- _EXERCISE INSTRUCTIONS_:
**A)** In the Weka normalization thread, what does the Multilayer Perceptron use instead of Weka's "Normalize" filter?
**B)** Write the next part of the Weka normalization thread, picking up after its final sentence.
EXERCISE TEXT Start Marker
Reputation: 520
I have a machine learning scheme in which I am using the java classes from Weka to implement machine learning in a matlab script. I am then uploading the model for the classifier to a database, since I need to perform the classification on a different machine in a different language (obj-c). The evaluation of the network was fairly straightforward to program, but I need the values that WEKA used to normalize the data set before training so I can use them in the evaluation of the network later. Does anyone know how to get the normalization factors that weka would use for training a Multilayer Perceptron network? I would prefer the answer to be in Java.
Upvotes: 0
Views: 960
Reputation: 520
After some digging through the WEKA source code and documentation... this is what I've come up with. Even though there is a filter in WEKA called "Normalize", the Multilayer Perceptron doesn't use it, instead it uses a bit of code internally that looks like this.
EXERCISE TEXT End Marker
STORED DATA Start Marker
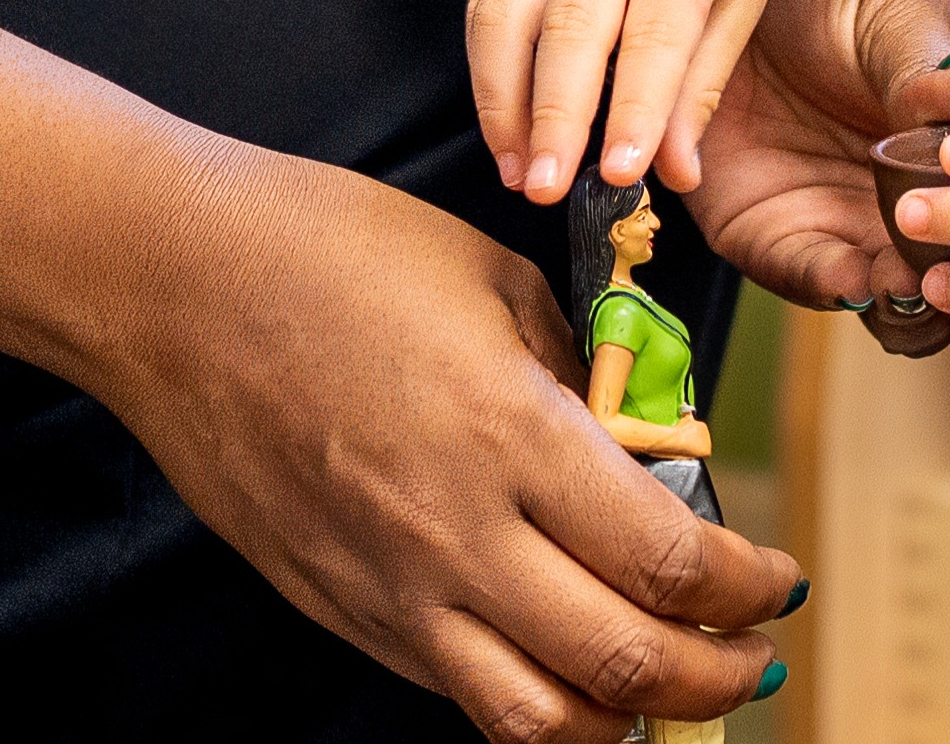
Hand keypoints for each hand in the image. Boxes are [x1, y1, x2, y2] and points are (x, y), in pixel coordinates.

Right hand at [81, 141, 798, 741]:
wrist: (173, 286)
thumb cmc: (330, 252)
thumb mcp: (493, 282)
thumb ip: (579, 380)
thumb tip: (646, 449)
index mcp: (511, 435)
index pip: (669, 562)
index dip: (747, 589)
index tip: (776, 578)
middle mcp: (457, 534)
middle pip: (624, 666)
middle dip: (717, 678)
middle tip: (752, 659)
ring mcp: (394, 591)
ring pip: (538, 722)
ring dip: (626, 721)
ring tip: (666, 689)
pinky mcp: (346, 613)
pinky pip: (458, 694)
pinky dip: (531, 702)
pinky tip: (562, 665)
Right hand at [467, 0, 857, 201]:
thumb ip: (704, 81)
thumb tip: (672, 176)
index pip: (654, 34)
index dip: (633, 109)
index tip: (621, 177)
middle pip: (568, 27)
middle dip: (551, 117)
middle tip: (545, 192)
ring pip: (504, 12)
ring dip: (501, 101)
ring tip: (515, 171)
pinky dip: (485, 63)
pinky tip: (503, 121)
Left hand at [673, 0, 949, 341]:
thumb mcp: (901, 15)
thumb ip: (933, 71)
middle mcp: (915, 203)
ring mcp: (847, 223)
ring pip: (892, 302)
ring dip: (901, 302)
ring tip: (899, 278)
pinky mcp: (775, 232)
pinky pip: (809, 279)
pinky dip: (831, 288)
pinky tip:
STORED DATA End Marker
- _RESPONSES PER TASK_:
**A)** A bit of code inside the Multilayer Perceptron itself.

**B)**
m_attributeRanges = new double[inst.numAttributes()];
m_attributeBases = new double[inst.numAttributes()];
for (int noa = 0; noa < inst.numAttributes(); noa++) {
min = Double.POSITIVE_INFINITY;
max = Double.NEGATIVE_INFINITY;
for (int i=0; i < inst.numInstances();i++) {
if (!inst.instance(i).isMissing(noa)) {
value = inst.instance(i).value(noa);
if (value < min) {
min = value;
}
if (value > max) {
max = value;
}
}
}
m_attributeRanges[noa] = (max - min) / 2;
m_attributeBases[noa] = (max + min) / 2;
if (noa != inst.classIndex() && m_normalizeAttributes) {
for (int i = 0; i < inst.numInstances(); i++) {
if (m_attributeRanges[noa] != 0) {
inst.instance(i).setValue(noa, (inst.instance(i).value(noa)
- m_attributeBases[noa]) /
m_attributeRanges[noa]);
}
else {
inst.instance(i).setValue(noa, inst.instance(i).value(noa) -
m_attributeBases[noa]);
}
So the only values that I should need to transmit to the other system I'm trying to use to evaluate this network would be the min and the max. Luckily for me, there turned out to be a method on the filter weka.filters.unsupervised.attribute.Normalize
that returns a double array of the mins and the maxes for a processed dataset. All I had to do then was tell the multilayer perceptron to not automatically normalize my data, and to process it separately with the filter so I could extract the mins and maxes to send to the database along with the weights and everything else.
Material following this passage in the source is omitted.